Should I continue to contribute to the 401k or should I pump all available income into paying off our debt? Did I make a mistake buying the variable life insurance? I would like to get a house, but I'm afraid that my debt to income ratio and credit would hinder me as well as the difficulty of saving the down payment. Any suggestions?
---J.C., Dallas, TX
A. Do you have a lifeboat? If your new wife continues to work you've got a chance but any interruption in her income could easily put you into personal bankruptcy. The situation is that serious. Your three loan payments total $798 a month or 28 percent of your pre-tax income and 16 percent of your combined income. And that's without considering the invisible burden of the student loans and old legal debt, $6,000.

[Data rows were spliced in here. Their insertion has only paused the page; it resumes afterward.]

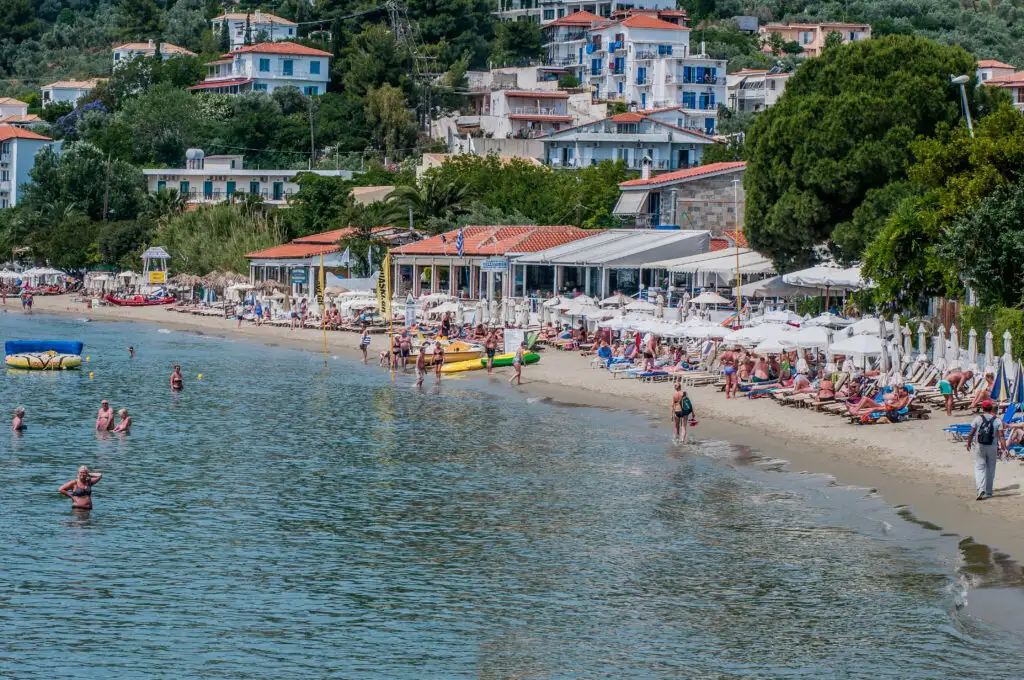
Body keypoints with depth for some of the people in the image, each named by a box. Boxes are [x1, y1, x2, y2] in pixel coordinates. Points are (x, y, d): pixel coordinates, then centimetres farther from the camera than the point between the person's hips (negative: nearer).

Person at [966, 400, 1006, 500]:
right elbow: (1001, 436, -7)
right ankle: (988, 492, 20)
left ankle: (981, 490, -19)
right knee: (990, 469, 12)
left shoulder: (978, 418, -3)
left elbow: (971, 433, 0)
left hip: (980, 447, -1)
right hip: (992, 447, 1)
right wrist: (1003, 447, -3)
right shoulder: (997, 420, -1)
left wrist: (969, 443, 14)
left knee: (979, 468, 0)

The first action you should take is to drop the variable life insurance policy and go back to a term life policy. Term life gives the most protection for the buck and you shouldn't be looking at variable life until you have maxed out on your 401k plan. If your 401k plan has a really good match--- like 100 percent on the first 3 percent of salary--- I'd be very reluctant to give it up.
After that, get on the web and use the debt reduction planner on the Quicken.com site. It will give you and idea of how long it will take and what you may need to do to get out from under.
If you're serious about buying a house, start to acknowledging that it is a long term plan and set some interim goals like which debt you'll pay off first. The good news is that you'll have more than enough time to get your late-pays far behind you.
Q. I'm 72 and have invested aggressively in individual stocks and mutual funds. I advised my stockbroker that I wanted to gradually shift to more conservative investments. I thought high-grade corporate bonds. He thought and we bought $50,000 of short-term preferred shares. They were priced a few dollars under par and callable in about three years. This is the first of four steps to get about $200,000 into income producing investments.
My question: In the past, when the market tanks and stays down for a while, how do preferred stocks behave?
---G.W., Denton, TX
A. With high quality corporate issues now yielding a substantial premium to Treasury obligations you and your broker have made a good income choice. Within broad limits, preferred shares are more influenced by changes in interest rates than by changes in the stock market. If interest rates rise, the value of preferred shares will fall; if interest rates fall, the value of preferred shares would rise.
The limit here is the financial condition of the company that issues the preferred shares. If the company becomes "credit impaired" investors will see its preferred shares as a poorer risk and will demand a higher yield to compensate for the added risk. The shares could fall in value.
Because of these risk factors, preferred shares can definitely be "too much of a good thing." I'd limit them to only a portion of your portfolio.